Секретарь полюбовался на него и сказал:
- Теперь опустись.
Коробок опустился и лег плашмя на руку. Пораженный увиденным, я смотрел на секретаря во все глаза, а мать слабо улыбнулась:
- Ну и выдумщик вы, оказывается, Иннокентий Петрович.
- Но-но... Тем, кто провинился, разговаривать не положено, - ответил он и строго прищурил глаза.
Вернулся шофер и привез большой пакет с продуктами, обвязанный бечевкой.
- Пора ехать. Время, время... Ты тут смотри, следи за матерью, - сказал мне секретарь и, повернувшись к ней, добавил вроде бы шутя, но в то же время давая понять, что все именно так и будет: - Поправляйтесь... А если в следующий раз такое выкинете, то не миновать вам бюро, ей-ей, даю слова
В постели мать пролежала дня три, не дольше, и поднялась такой еще слабой, что когда - несмотря на протесты бабушки - одевалась на работу, то лоб покрылся испариной, а по щекам от носа, захватив и губы, матовым пятном расползлась бледность: губы, обычно яркие, посинели и потерялись на лице.
Днем случилось событие, заметно накренившее нашу жизнь: нам подселили жильцов.
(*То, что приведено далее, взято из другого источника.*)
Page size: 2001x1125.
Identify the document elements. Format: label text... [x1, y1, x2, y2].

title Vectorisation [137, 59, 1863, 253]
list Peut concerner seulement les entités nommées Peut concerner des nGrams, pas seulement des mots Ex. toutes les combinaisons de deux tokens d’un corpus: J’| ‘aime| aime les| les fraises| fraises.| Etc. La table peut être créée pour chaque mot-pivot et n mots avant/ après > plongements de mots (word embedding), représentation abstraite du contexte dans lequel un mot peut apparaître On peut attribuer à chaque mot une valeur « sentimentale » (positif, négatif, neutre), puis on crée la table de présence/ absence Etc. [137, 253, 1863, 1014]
Зимой в город часто приходили эшелоны с эвакуированными, и людей расселяли по домам города. Дошла очередь и до нас... Подселили нам мужа с женой. У него было интересное имя: Самсон. А полностью: Самсон Аверьянович Яснопольский. И выглядел он могучим и ясным: с круглым, розовым, словно с мороза, лицом, с толстыми губами, всегда чуть тронутыми улыбкой; он был высок и грузен, но грузен не полнотой, а широкой костью, мышцами; руки у него тоже были крупные, с мягкой кожей, поросшей короткими, золотящимися на свету волосками. Когда Самсон Аверьянович проходил по прихожей в своих настоящих полярных унтах - обильно мохнатых и темных, но с рыжим мехом на отворотах голенищ, - то в кухне на плите подрагивали кастрюли, а в комнате у нас позванивала в буфете посуда.
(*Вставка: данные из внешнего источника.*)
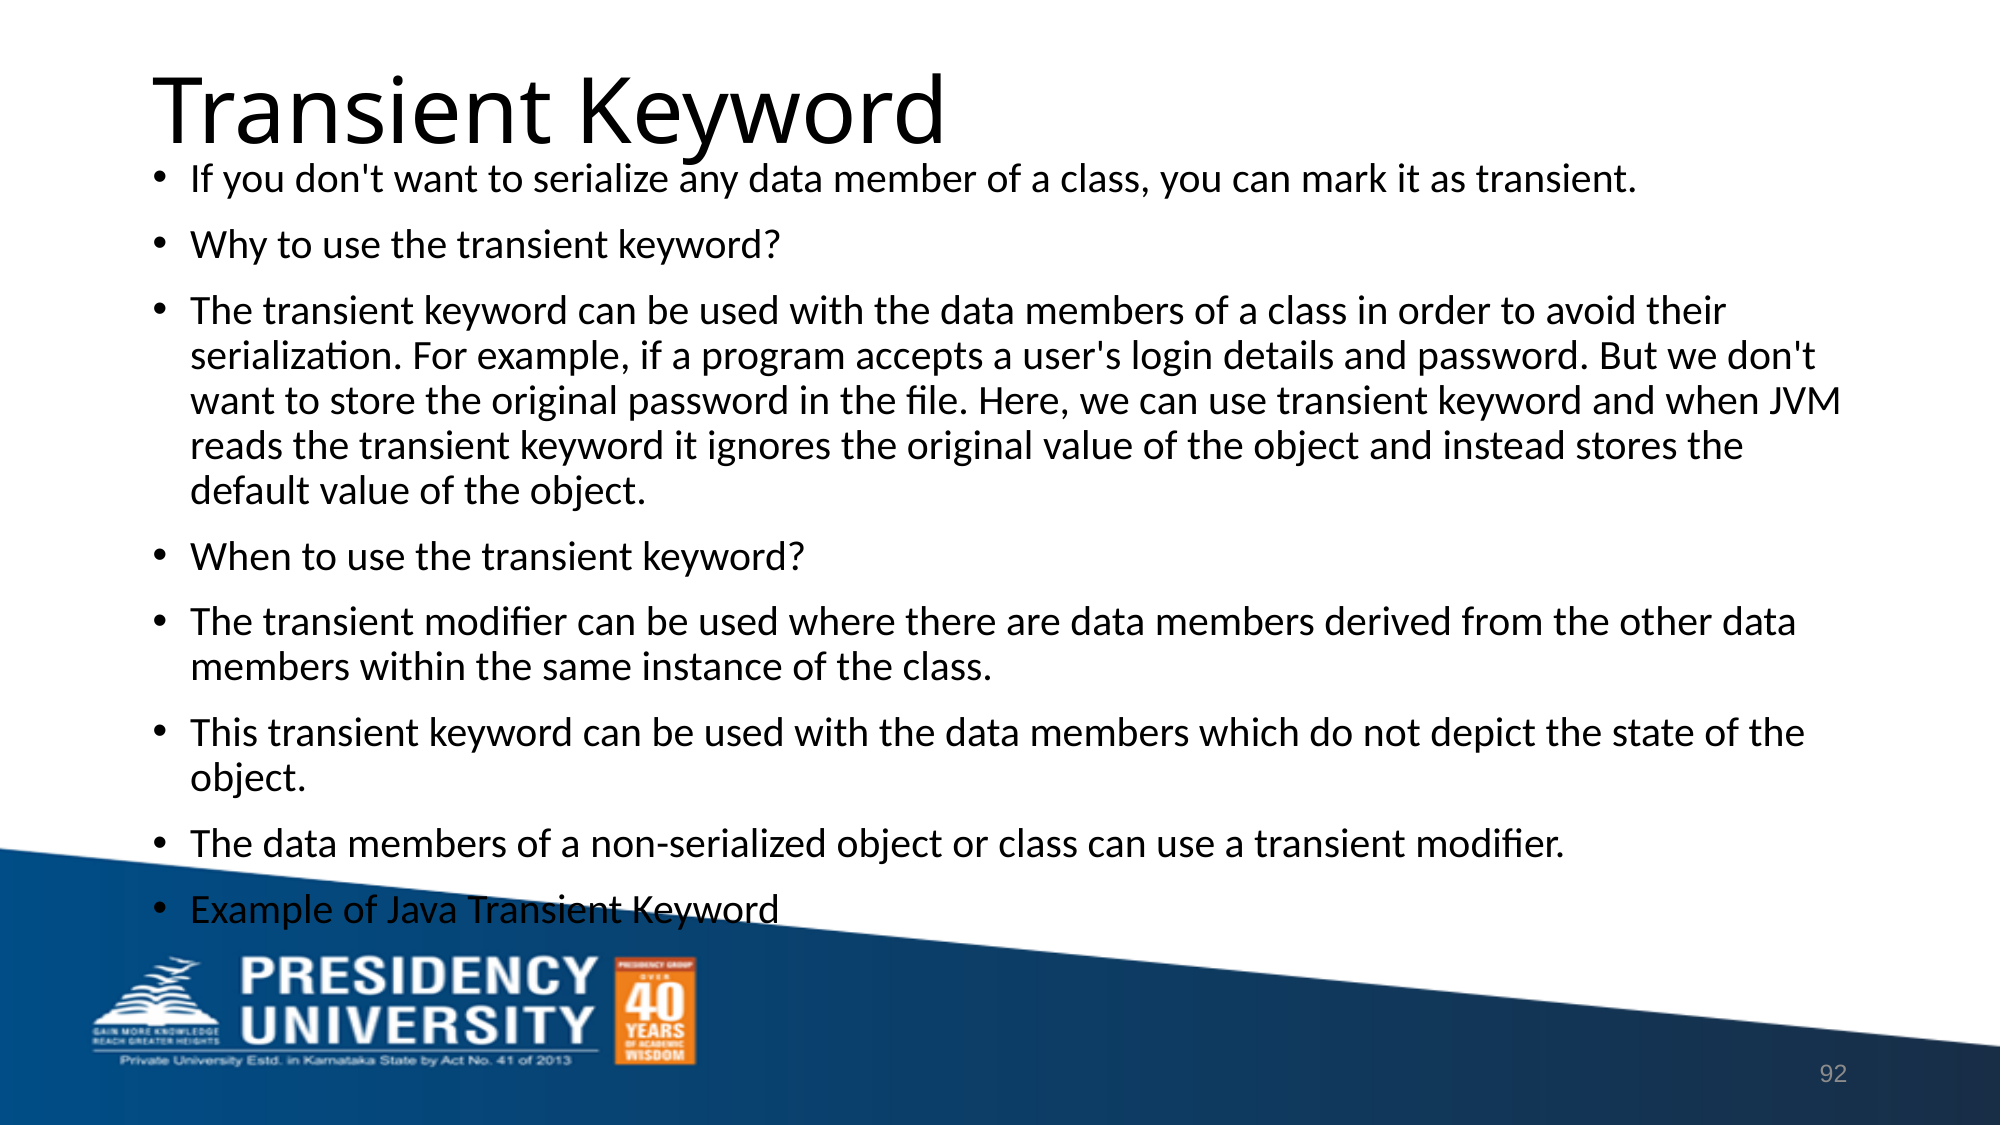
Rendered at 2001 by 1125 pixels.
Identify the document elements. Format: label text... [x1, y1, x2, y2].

slide_number 92 [1412, 1042, 1863, 1103]
picture [0, 845, 2000, 1125]
list If you don't want to serialize any data member of a class, you can mark it as transient. Why to use the transient keyword? The transient keyword can be used with the data members of a class in order to avoid their serialization. For example, if a program accepts a user's login details and password. But we don't want to store the original password in the file. Here, we can use transient keyword and when JVM reads the transient keyword it ignores the original value of the object and instead stores the default value of the object. When to use the transient keyword? The transient modifier can be used where there are data members derived from the other data members within the same instance of the class. This transient keyword can be used with the data members which do not depict the state of the object. The data members of a non-serialized object or class can use a transient modifier. Example of Java Transient Keyword [137, 149, 1863, 863]
title Transient Keyword [137, 59, 1863, 149]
Теплые унты Самсона Аверьяновича вызывали зависть не только всех мальчишек, но и взрослых мужчин. Очень ценил унты и он сам. "Мы, знаете ли, эвакуировались тогда, когда немцы почти входили в город, - он быстро нашел с женщинами общий язык и любил поговорить с ними. - Подскочили мы, значит, на грузовичке к моему дому, и я мигом за Кларочкой. Шевелись, шевелись, говорю, дорогуша... А у Клары была расписная китайская ваза - чуть не с нее ростом и очень такая бокастая. Шибко, в общем, дорогая ваза. Жаль ее. Хватай, кричит Клара, Самсон, вазу в охапку, тащи вниз. Совсем очумела, - это я ей отвечаю, - тебя с этой вазой из кузова вниз головой спустят. Она чуть не плачет: что делать? Разбить, говорю, надо вазу. Тут началось: ой-ой-ой - в три ручья плачет Клара. Так что, фашистам оставить? Ой-ой-ой... Клара заплакала еще сильнее, села на пол и обхватила вазу руками. Тут как ба-бахнет где-то рядом снаряд. Я схватил Клару за шиворот, выкинул за дверь, бросил вслед ее шубу, шапку и валенки, а сам схватил вот эти унты и еще рысью шапку. Знал, что если и не в самой Сибири, то уж на Урале-то мы точно окажемся. А там всему этому цены не будет". Наши женщины смеялись над его рассказом, думаю, в основном потому, что он свою жену выставлял в смешном виде.